Nonsurgical techniques. Radiation therapy is noninvasive, painless, and often the best choice if you are not a candidate for surgery. But it requires repeat visits, and there’s some risk that the cancer will be more aggressive if it recurs. Radiation therapy generally isn’t recommended for patients under age 50 because of the risk of developing a new skin cancer at the site in 10–15 years. Low-risk superficial basal cell carcinoma can be treated with ointments, including 5-FU and imiquimod (Aldara), which are applied daily for several weeks or months. Cure rates are mixed.

The trouble with basal cell carcinoma

Basal cell skin cancer usually isn’t life threatening and it rarely spreads to other parts of the body, but it can cause trouble in its immediate vicinity. That’s because it tends to grow downward and outward below the skin’s surface. Consequently, there may be much more to it than strikes the eye, and a first pass at removing it (area within the dotted line) may not get it all.

Protecting your skin from sun damage

The sun’s rays prematurely age the skin and cause wrinkles as well as skin cancer. For these reasons, a broad-spectrum sunscreen is the most important skin product you can buy. “Broad spectrum” means that it provides protection from the two main types of ultraviolet (UV) radiation, UVA and UVB. UVB is the chief cause of sunburn. The sun protection factor (SPF) number on the label indicates how well a sunscreen protects you from sunburn.

But sunburn protection doesn’t equal skin cancer prevention. UVB was once considered the main skin cancer culprit, but experts now believe UVA is just as important.

Unfortunately, not all sunscreens contain UVA blocking agents, and for those that do, there’s no rating system like the SPF numbers. (The FDA is still working on this.) For now, make sure that your sunscreen contains agents that help protect you from both UVA and UVB. These include titanium dioxide, zinc oxide, avobenzone (Parsol 1789 or methoxydibenzone), dioxybenzone, oxybenzone, sulisobenzone, and methyl anthranailate. Mexoryl, which some experts say provides the best UVA protection, is under FDA review and not yet available in the United States.

Our most common mistake with sunscreen is not using enough. Most people apply only a quarter of the amount they need, which “converts an SPF of 30 into an SPF of about 6,” says Carl Schanbacher, a Mohs surgeon at Dana-Farber Cancer Institute in Boston. How much sunscreen is enough? Dr. Schanbacher suggests the following amounts: 1 teaspoon for the head and neck, 1 teaspoon for each arm, 1–3 teaspoons for the trunk, and at least 1 teaspoon for each leg. That may seem like a lot, but that’s what you need.

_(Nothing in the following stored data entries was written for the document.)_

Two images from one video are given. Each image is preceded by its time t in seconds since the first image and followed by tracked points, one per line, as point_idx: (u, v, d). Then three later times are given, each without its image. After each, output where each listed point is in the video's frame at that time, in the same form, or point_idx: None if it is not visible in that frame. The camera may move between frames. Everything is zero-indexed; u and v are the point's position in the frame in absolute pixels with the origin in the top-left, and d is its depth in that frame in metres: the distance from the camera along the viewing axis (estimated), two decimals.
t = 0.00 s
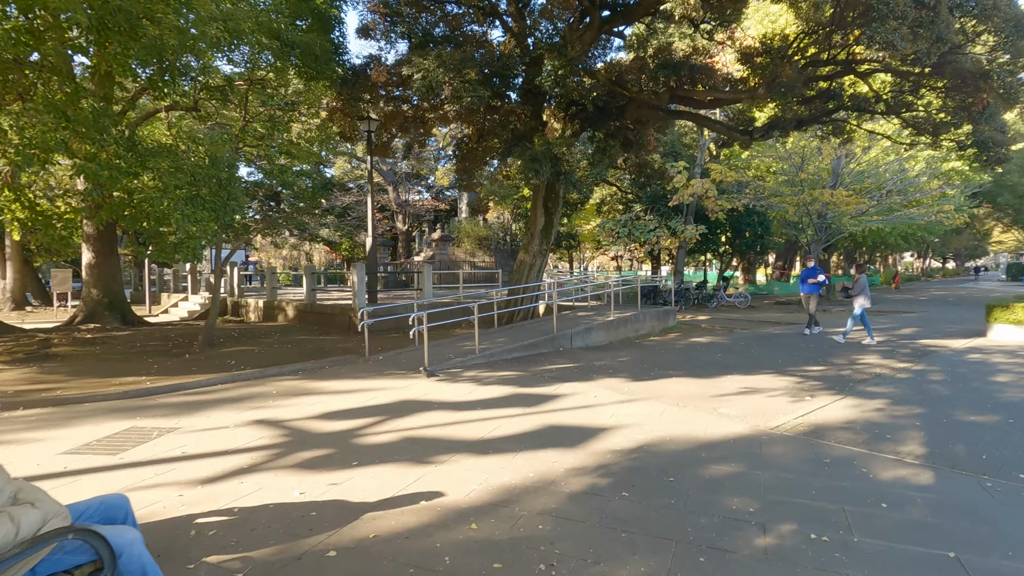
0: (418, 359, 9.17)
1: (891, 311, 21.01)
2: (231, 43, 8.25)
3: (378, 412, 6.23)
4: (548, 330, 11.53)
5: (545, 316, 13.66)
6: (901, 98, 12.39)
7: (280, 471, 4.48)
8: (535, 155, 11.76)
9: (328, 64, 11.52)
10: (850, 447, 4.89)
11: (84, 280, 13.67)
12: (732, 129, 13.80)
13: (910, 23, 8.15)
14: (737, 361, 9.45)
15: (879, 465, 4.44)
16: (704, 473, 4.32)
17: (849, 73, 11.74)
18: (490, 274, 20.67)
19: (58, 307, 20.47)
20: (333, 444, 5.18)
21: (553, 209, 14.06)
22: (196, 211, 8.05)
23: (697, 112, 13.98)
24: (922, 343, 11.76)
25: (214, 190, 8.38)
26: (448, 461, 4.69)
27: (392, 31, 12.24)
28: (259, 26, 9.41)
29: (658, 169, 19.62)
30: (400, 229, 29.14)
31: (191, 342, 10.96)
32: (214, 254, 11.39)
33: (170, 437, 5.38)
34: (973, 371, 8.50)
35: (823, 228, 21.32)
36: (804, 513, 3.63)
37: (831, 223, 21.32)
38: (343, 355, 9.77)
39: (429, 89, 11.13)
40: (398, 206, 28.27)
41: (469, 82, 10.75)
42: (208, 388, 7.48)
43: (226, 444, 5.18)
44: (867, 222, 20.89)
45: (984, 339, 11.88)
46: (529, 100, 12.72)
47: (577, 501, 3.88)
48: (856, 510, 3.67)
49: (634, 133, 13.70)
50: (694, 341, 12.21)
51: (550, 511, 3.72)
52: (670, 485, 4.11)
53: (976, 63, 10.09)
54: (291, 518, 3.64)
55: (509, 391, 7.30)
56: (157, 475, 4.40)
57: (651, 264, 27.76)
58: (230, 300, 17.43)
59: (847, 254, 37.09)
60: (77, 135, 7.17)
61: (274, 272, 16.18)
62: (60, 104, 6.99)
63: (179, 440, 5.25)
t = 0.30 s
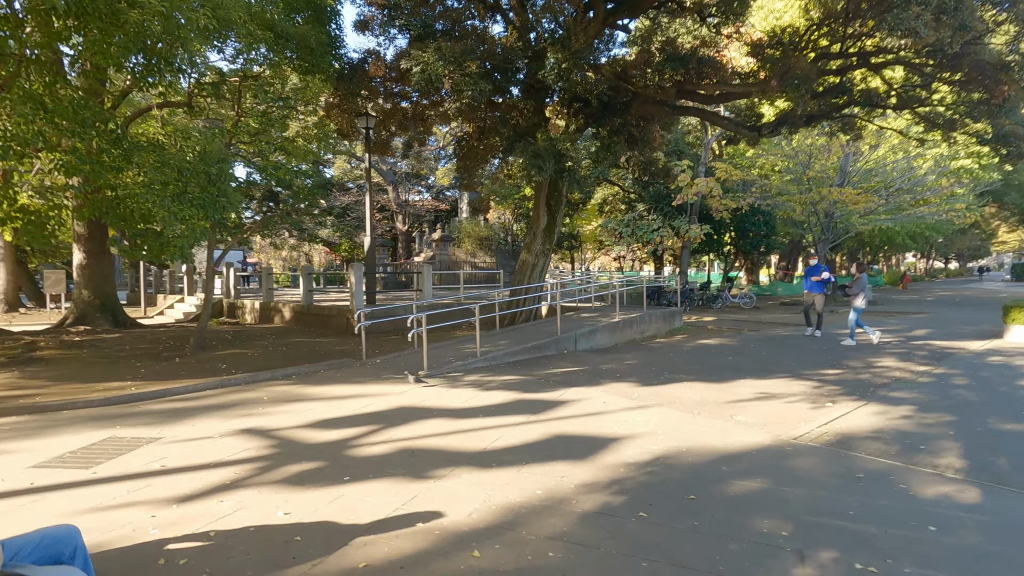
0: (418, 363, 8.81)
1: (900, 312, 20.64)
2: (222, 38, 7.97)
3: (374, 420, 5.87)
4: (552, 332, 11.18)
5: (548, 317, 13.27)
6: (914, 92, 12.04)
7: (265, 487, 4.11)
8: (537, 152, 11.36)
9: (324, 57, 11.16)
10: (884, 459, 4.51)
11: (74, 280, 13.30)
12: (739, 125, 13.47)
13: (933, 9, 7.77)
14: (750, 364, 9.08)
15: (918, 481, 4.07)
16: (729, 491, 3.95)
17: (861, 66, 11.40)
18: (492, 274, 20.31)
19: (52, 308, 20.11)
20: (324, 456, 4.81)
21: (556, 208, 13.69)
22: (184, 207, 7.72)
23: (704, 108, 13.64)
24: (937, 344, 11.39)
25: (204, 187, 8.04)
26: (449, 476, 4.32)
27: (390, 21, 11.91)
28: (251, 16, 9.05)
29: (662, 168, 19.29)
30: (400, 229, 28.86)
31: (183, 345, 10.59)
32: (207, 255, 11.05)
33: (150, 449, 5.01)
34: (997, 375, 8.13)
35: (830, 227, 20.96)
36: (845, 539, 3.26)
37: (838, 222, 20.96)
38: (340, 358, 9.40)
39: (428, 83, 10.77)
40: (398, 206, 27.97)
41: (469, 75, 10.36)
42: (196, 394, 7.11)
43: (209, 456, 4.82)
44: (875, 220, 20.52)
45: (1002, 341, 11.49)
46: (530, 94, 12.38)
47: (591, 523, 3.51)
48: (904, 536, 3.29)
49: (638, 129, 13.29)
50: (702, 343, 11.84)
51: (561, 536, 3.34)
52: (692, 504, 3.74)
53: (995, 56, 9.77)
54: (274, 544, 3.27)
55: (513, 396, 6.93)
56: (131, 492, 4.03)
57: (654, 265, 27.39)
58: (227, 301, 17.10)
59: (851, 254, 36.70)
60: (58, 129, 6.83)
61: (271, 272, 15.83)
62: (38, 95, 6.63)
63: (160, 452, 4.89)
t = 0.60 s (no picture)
0: (420, 370, 8.43)
1: (913, 315, 20.17)
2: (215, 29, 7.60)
3: (373, 435, 5.47)
4: (559, 336, 10.78)
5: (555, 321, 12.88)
6: (933, 88, 11.65)
7: (251, 515, 3.72)
8: (543, 150, 10.94)
9: (323, 52, 10.82)
10: (933, 484, 4.10)
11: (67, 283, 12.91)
12: (751, 123, 13.08)
13: None
14: (768, 371, 8.66)
15: (977, 511, 3.66)
16: (767, 521, 3.55)
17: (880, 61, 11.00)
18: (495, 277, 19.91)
19: (48, 311, 19.77)
20: (319, 477, 4.42)
21: (562, 208, 13.30)
22: (174, 209, 7.39)
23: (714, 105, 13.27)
24: (960, 350, 10.97)
25: (196, 186, 7.70)
26: (455, 502, 3.92)
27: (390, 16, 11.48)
28: (246, 9, 8.70)
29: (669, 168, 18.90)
30: (402, 231, 28.53)
31: (177, 350, 10.22)
32: (203, 257, 10.69)
33: (129, 468, 4.62)
34: None
35: (841, 228, 20.53)
36: None
37: (849, 223, 20.53)
38: (339, 365, 9.02)
39: (431, 79, 10.39)
40: (399, 208, 27.65)
41: (474, 70, 9.96)
42: (186, 405, 6.72)
43: (192, 477, 4.42)
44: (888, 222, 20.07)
45: None
46: (535, 91, 11.79)
47: (616, 561, 3.11)
48: None
49: (646, 127, 12.92)
50: (715, 348, 11.43)
51: None
52: (727, 538, 3.34)
53: (1022, 50, 9.38)
54: None
55: (521, 408, 6.53)
56: (101, 522, 3.64)
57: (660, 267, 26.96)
58: (225, 304, 16.74)
59: (859, 256, 36.19)
60: (41, 124, 6.50)
61: (270, 275, 15.47)
62: (17, 88, 6.26)
63: (141, 473, 4.50)
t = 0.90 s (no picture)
0: (424, 374, 8.03)
1: (928, 316, 19.70)
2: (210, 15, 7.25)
3: (375, 446, 5.07)
4: (568, 339, 10.39)
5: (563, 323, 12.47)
6: (956, 81, 11.24)
7: (239, 540, 3.32)
8: (553, 145, 10.55)
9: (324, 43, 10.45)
10: (999, 506, 3.68)
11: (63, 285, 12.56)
12: (765, 119, 12.68)
13: None
14: (790, 376, 8.23)
15: None
16: (821, 550, 3.13)
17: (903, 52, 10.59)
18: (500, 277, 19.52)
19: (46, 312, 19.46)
20: (315, 494, 4.02)
21: (571, 206, 12.88)
22: (164, 205, 6.99)
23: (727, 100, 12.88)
24: (987, 353, 10.51)
25: (188, 181, 7.30)
26: (466, 525, 3.52)
27: (394, 7, 11.04)
28: None
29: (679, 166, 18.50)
30: (406, 231, 28.19)
31: (172, 353, 9.84)
32: (200, 257, 10.34)
33: (109, 483, 4.23)
34: None
35: (854, 227, 20.08)
36: None
37: (863, 222, 20.08)
38: (340, 369, 8.63)
39: (436, 71, 10.02)
40: (403, 208, 27.31)
41: (481, 62, 9.57)
42: (177, 411, 6.34)
43: (177, 494, 4.03)
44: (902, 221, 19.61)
45: None
46: (543, 85, 11.46)
47: None
48: None
49: (658, 123, 12.54)
50: (730, 350, 11.00)
51: None
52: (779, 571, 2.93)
53: None
54: None
55: (533, 415, 6.13)
56: (71, 548, 3.25)
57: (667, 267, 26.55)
58: (225, 305, 16.39)
59: (867, 257, 35.73)
60: (23, 110, 6.16)
61: (271, 275, 15.11)
62: None
63: (121, 489, 4.11)
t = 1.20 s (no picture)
0: (430, 382, 7.63)
1: (946, 319, 19.22)
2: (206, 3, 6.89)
3: (379, 465, 4.67)
4: (579, 344, 9.97)
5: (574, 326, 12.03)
6: (984, 75, 10.80)
7: None
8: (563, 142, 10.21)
9: (326, 36, 10.10)
10: None
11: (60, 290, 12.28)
12: (782, 115, 12.28)
13: None
14: (816, 384, 7.79)
15: None
16: None
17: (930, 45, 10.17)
18: (506, 279, 19.11)
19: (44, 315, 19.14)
20: (313, 523, 3.62)
21: (581, 206, 12.48)
22: (155, 204, 6.72)
23: (743, 96, 12.48)
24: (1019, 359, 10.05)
25: (181, 179, 7.05)
26: (484, 562, 3.11)
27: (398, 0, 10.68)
28: None
29: (688, 165, 18.09)
30: (410, 232, 27.86)
31: (168, 358, 9.48)
32: (198, 259, 9.98)
33: (85, 509, 3.84)
34: None
35: (869, 227, 19.61)
36: None
37: (877, 223, 19.63)
38: (342, 376, 8.23)
39: (442, 65, 9.64)
40: (407, 208, 27.00)
41: (488, 55, 9.19)
42: (168, 423, 5.95)
43: (160, 522, 3.64)
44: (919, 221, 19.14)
45: None
46: (553, 80, 10.88)
47: None
48: None
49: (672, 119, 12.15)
50: (748, 356, 10.56)
51: None
52: None
53: None
54: None
55: (547, 429, 5.72)
56: None
57: (675, 269, 26.11)
58: (226, 308, 16.05)
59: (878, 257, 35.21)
60: (1, 103, 5.76)
61: (272, 277, 14.75)
62: None
63: (98, 517, 3.72)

Apply sunscreen — use an SPF of at least 15, and preferably 30 — about 30 minutes before going out, so that it absorbs well and becomes fixed to the skin. Reapply it every two hours and after swimming; this is important because some of the active ingredients break down in the sun. But sunscreen isn’t a carte blanche to sunbathe all day. Try to avoid the sun when UV radiation is most intense (10 a.m.–4 p.m.). Also, wear a broad-brimmed hat that protects your ears and neck (a baseball cap isn’t a good choice), sunglasses, and long-sleeved clothing made of tightly woven fabric. You can buy sun-protective clothing. Some carry an ultraviolet protection factor (UPF) rating that indicates how much UV radiation the fabric blocks. You can also wash UV protection into your clothes with a laundry additive called SunGuard.